As the panel was being formed, care was taken so that the dominant white culture was not the dominant voice on the panel. Our moderator was also deliberate in his preparation so that each panelist would have roughly the same number of questions.

  1. Yielding to one another

In addition to what was happening on-screen, we had a group chat, a question & answer feed, and questions submitted via Twitter. At one point, while another panelist was talking, I commented in the group chat that I’d like to add something too, but with so much to keep track of, our moderator missed my comment and went on to direct the next question to the white man on the panel. But my fellow panelist noticed, and instead of answering the question, he said he wanted to think about it and would first yield to me since I had something to add. That was a wonderfully practical example of what we had just been talking about, of those in the majority making room for those in the minority, even to the point of turning down opportunities.

  1. Speaking up

On addressing microaggressions, the question was put to me as a church leader. I responded with an example of how I addressed microaggression in our wider church context. However, I realize that it’s not always possible to address these when they occur—those in the minority may not always have the opportunity, resources, energy, will, or power to address such microaggressions and to keep on addressing them. That can be exhausting and frustrating. Those in the majority also have a responsibility—not to speak over or take over, but to work together as partners.

  1. Being willing to learn

Before the panel started, our moderator asked me how to pronounce my name—this is a small example, but I appreciated his desire to get it right. On a larger scale, another panelist pointed out the diversity within black culture and the importance of not making assumptions. Instead of assuming you already know, take on a posture of learning.

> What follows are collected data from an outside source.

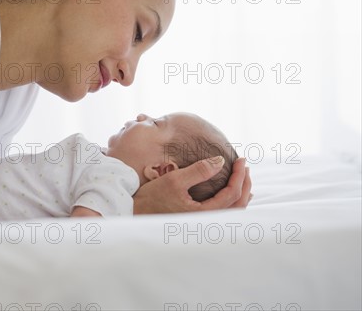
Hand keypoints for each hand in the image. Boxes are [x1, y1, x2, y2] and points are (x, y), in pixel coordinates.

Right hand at [133, 157, 250, 213]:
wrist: (136, 212)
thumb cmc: (153, 197)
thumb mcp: (175, 180)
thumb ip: (199, 170)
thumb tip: (220, 161)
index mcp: (204, 213)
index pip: (232, 194)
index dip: (239, 175)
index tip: (240, 159)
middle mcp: (206, 222)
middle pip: (238, 205)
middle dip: (245, 183)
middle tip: (244, 166)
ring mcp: (203, 223)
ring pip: (233, 211)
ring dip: (242, 193)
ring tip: (244, 177)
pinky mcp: (198, 220)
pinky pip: (224, 213)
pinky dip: (233, 202)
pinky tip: (233, 195)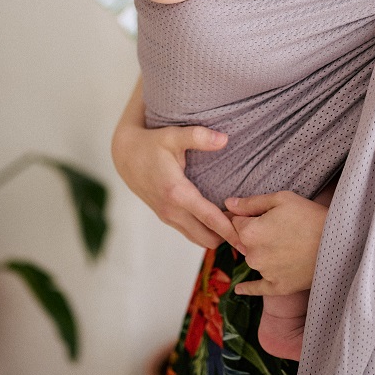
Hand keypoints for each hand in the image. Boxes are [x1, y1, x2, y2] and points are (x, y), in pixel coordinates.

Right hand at [112, 89, 243, 249]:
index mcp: (176, 192)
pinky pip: (190, 233)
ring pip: (198, 238)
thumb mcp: (173, 136)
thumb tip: (224, 139)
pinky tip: (220, 221)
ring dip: (217, 235)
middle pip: (207, 237)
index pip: (209, 219)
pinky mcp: (166, 217)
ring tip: (238, 224)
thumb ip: (198, 136)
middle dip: (228, 236)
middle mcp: (171, 210)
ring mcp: (167, 216)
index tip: (249, 238)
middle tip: (249, 225)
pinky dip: (206, 232)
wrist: (125, 155)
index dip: (231, 230)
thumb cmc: (151, 144)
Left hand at [226, 192, 328, 294]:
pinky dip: (248, 288)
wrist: (339, 242)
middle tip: (276, 228)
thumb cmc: (310, 216)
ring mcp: (265, 273)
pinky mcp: (278, 287)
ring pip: (254, 260)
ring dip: (261, 253)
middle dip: (253, 235)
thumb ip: (250, 203)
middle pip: (244, 242)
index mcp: (249, 232)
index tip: (259, 214)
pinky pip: (257, 288)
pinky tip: (238, 289)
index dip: (246, 216)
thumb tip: (228, 203)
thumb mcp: (280, 199)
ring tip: (284, 243)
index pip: (235, 222)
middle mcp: (252, 255)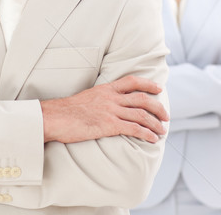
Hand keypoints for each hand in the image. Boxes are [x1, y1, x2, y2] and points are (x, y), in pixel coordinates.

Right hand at [40, 75, 168, 143]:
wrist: (55, 117)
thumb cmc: (66, 111)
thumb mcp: (86, 98)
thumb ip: (100, 99)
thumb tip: (108, 106)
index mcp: (105, 89)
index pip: (131, 81)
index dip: (148, 84)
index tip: (158, 88)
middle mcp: (110, 98)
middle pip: (142, 98)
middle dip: (158, 107)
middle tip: (166, 116)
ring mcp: (110, 111)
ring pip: (141, 114)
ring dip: (156, 123)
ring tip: (162, 130)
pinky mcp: (108, 125)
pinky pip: (134, 128)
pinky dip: (147, 133)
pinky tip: (153, 138)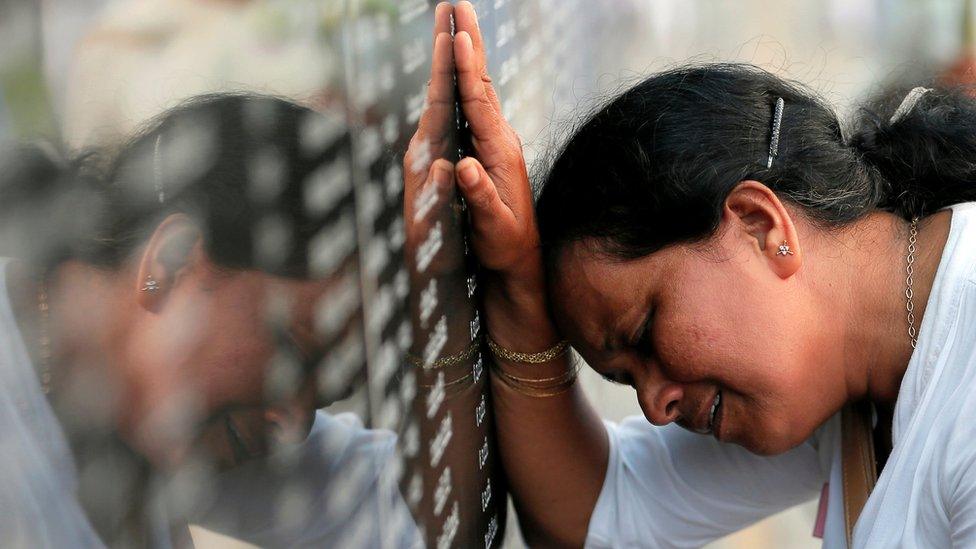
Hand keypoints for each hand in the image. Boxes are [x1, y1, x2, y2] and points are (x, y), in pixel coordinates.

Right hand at [452, 2, 541, 291]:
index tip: (456, 35)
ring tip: (455, 23)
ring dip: (466, 54)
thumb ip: (479, 198)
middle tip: (455, 4)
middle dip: (467, 41)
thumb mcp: (493, 226)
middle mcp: (499, 139)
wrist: (521, 259)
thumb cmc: (505, 245)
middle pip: (480, 81)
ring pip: (478, 88)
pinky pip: (475, 104)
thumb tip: (463, 169)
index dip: (465, 69)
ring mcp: (495, 143)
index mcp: (499, 151)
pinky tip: (461, 68)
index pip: (479, 102)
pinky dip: (466, 78)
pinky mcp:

  1. Reading the whole sweep of Scripture

In the panel discussion, there was one question about Scripture that I didn’t respond to directly. I had just talked about racial reconciliation and the whole sweep of Scripture from creation to the example of Jesus and the coming together of Jew and Gentile in the early church. I felt like putting quote marks around all of that and moving it to answer this other question about Scripture too—racial reconciliation isn’t about just one verse or story but part of the whole sweep of Scripture.

  1. Taking time

Our panel conversation was wide-ranging and two hours long, so we did spend some time with one another. But I also found that sometimes the conversation moved more quickly than I was ready to answer—that was helpful to keep dead air time to a minimum, but it also meant not much time to think before speaking or to respond as fully as we might have otherwise. To engage others about race, we need to take time.

  1. Realizing that social and structural change takes more than one conversation

On a personal level, I have often come away changed by a single conversation, but social and structural change requires patient and persistent community (re-)building over time. Being part of this online panel was a healing experience for me. It modeled healthy engagement, and I hope contributed to racial reconciliation, but it was also just one conversation. Much more is needed.

  1. Praying and relying on the Holy Spirit

On screen, we talked about relying on the Holy Spirit, and prayer as an essential part of that. Off screen, I led in prayer before we started, and I felt our time was bathed in prayer. In the work of racial reconciliation, we need prayer and discernment to know when to be silent and simply listen; when to speak up, and how to do that without speaking over; how to act as partners instead of ignoring or lording it over one another; how to read Scripture and live deliberately as Scripture teaches; to be led by God and sustained by the Spirit.

The practices listed here are just a beginning, drawn from and illustrated by my experience on this panel. But they’re not complete. They’re not a step-by-step plan to follow. I list them here as just one way of outlining what engaging others about race looked like in one specific context. As we continue to work at racial reconciliation, we’ll need to live these out in multiple ways in many other contexts.